CXCR3‐mediated T‐cell chemotaxis involves ZAP‐70 and is regulated by signalling through the T‐cell receptor

Summary The chemokine receptor CXCR3 is critical for the function of activated T cells. We studied the molecular mechanisms of CXCR3 signalling. The addition of CXCR3 ligands to normal human T cells expressing CXCR3 led to the tyrosine phosphorylation of multiple proteins. Addition of the same ligands to Jurkat T cells engineered to express CXCR3 induced tyrosine phosphorylation of proteins with molecular weights similar to those in normal cells.
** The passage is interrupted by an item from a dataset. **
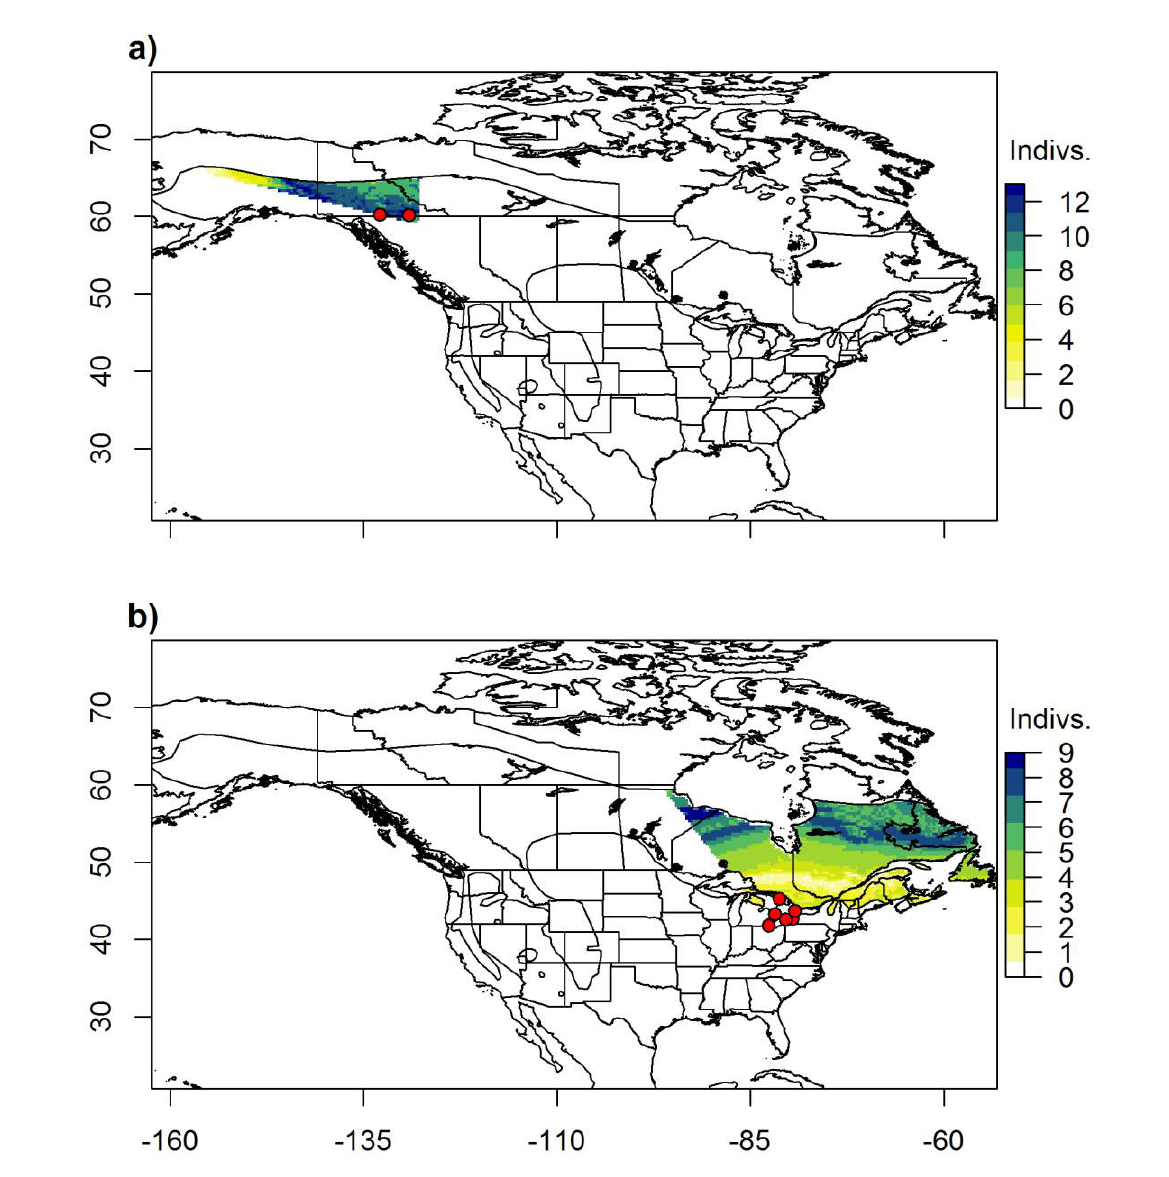
Figure A2.22: Probable origins of Lincoln’s Sparrows ( Melospiza lincolnii ) captured during spring migration at CMMN stations in a) Yukon (ACBO (n=12), TLBBS (n=8)); b) Southwest Ontario (AuBO (n=2), BPBO (n=1), HBO (n=3), LPBO (n=5), PIBO (n=1), TTPBRS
Immunoblotting with phosphotyrosine‐specific antibodies identified Zeta‐associated protein of 70 000 molecular weight (ZAP‐70), linker for the activation of T cells (LAT), and phospholipase‐C‐γ1 (PLCγ1) to be among the proteins that become phosphorylated upon CXCR3 activation. ZAP‐70 was phosphorylated on tyrosine 319, LAT on tyrosines 171 and 191, and PLCγ1 on tyrosine 783. The ZAP‐70 inhibitor piceatannol reduced CXCR3‐mediated tyrosine phosphorylation of ZAP‐70, LAT, PLCγ1 and mitogen‐activated protein kinase Erk and it reduced CXCL10‐mediated chemotaxis of both CXCR3‐transfected Jurkat T cells and normal T cells expressing CXCR3. These results are consistent with the involvement of ZAP‐70 in CXCR3‐mediated protein tyrosine phosphorylation and CXCR3‐induced T‐cell chemotaxis. Studies with the Lck‐deficient Jurkat T‐cell line, JCAM1.6, demonstrated that phosphorylation of ZAP‐70 after CXCR3 activation is a Lck‐dependent process. Finally, stimulating CXCR3‐expressing Jurkat T cells and normal T cells expressing CXCR3 through the T‐cell receptor attenuated CXCR3‐induced tyrosine phosphorylation and CXCR3‐mediated T‐cell migration, indicating the occurrence of cross‐talk between T‐cell receptor and CXCR3‐signalling pathways. These results shed light on the mechanisms of CXCR3 signalling. Such information could be useful when designing therapeutic strategies to regulate T‐cell function.